Xlibe: an Xlib/X11 compatibility layer for Haiku

The main aim in this whole endeavor was mainly GTK, though. Indeed as previously mentioned, its internals are not very pretty; I would probably go so far as to call them downright ugly; in many ways it is the total antithesis of Haiku’s philosophies and designs for code. And the sheer amount of code it has is its own kind of ridiculous; when I was tracing through it last night to work around a crash caused by failing to load an image file, I wound up about 8-10 functions deep in a call stack just for loading an icon! (There were dozens of functions above that before the icon-loading code was invoked.)

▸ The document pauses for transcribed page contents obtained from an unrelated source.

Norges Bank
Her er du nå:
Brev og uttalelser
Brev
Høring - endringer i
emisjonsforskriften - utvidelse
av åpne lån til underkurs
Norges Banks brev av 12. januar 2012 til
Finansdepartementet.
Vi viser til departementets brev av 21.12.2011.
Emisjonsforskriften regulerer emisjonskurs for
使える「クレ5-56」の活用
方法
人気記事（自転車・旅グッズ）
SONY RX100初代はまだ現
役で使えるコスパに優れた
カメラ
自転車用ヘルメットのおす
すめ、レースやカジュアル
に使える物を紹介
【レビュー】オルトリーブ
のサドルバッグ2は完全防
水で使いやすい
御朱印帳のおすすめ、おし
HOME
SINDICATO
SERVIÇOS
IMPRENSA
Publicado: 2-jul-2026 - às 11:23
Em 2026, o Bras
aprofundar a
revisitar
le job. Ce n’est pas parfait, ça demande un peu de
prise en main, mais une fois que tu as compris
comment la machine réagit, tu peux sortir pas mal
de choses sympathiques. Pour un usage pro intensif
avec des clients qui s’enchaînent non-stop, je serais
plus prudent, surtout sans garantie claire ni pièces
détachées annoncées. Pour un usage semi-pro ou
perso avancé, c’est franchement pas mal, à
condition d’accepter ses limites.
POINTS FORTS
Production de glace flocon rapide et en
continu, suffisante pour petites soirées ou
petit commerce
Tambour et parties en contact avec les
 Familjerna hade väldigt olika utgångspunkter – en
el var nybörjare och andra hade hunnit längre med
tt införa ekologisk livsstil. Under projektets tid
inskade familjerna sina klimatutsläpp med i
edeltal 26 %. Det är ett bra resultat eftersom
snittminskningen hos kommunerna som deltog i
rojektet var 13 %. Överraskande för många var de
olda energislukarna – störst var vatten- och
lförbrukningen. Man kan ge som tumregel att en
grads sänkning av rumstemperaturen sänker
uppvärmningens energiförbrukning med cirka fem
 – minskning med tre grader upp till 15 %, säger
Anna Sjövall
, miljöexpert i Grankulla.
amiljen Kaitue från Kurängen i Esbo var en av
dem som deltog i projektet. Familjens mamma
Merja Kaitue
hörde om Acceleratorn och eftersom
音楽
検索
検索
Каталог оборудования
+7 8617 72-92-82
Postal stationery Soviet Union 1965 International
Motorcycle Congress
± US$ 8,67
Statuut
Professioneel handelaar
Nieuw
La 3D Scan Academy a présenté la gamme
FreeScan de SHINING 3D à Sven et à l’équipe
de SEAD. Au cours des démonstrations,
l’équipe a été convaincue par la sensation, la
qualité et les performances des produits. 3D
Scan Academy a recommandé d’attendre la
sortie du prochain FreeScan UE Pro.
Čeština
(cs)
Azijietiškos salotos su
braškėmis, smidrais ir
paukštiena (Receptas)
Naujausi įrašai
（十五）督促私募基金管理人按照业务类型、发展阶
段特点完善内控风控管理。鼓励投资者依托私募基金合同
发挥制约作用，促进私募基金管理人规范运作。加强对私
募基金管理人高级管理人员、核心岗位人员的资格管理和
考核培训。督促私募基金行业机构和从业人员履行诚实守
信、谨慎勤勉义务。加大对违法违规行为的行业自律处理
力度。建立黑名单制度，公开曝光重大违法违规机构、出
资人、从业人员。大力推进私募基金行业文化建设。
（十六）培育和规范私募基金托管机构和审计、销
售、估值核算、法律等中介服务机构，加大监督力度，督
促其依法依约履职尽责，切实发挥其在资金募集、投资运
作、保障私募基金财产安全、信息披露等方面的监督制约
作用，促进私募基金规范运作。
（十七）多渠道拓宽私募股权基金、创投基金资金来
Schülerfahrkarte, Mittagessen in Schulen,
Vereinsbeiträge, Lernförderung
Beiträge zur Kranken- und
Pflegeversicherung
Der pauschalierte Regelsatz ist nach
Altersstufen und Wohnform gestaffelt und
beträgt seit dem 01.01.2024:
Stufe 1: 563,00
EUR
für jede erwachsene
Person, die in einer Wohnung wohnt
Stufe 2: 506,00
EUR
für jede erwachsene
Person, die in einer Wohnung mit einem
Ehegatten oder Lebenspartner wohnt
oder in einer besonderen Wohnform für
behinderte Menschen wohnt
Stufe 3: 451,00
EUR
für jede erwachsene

But, well, plenty of major software relies heavily on GTK, including GIMP and Inkscape and Firefox, so this is an important thing to work on.

I would definitely go so far to say, though, that Xlib/X11, for all their problems (and for all I’ve made fun of them or loudly complained about them over the years, or even just in the past few weeks while working on this new compatibility layer), they are in at least some ways kind of fun to work with. (I’ve definitely had more than a bit of fun working on Xlibe so far, although some of that is due to the Haiku APIs being fun to work with.) The same cannot at all be said of GTK. I already dread opening a Debugger to delve into a GTK problem, and I’ve only just started working with GTK just in the past few days.

To put it more succinctly: GTK is just an absolute disaster of a library. Xlib is, by comparison, downright sane and reasonable. That isn’t even an exaggeration.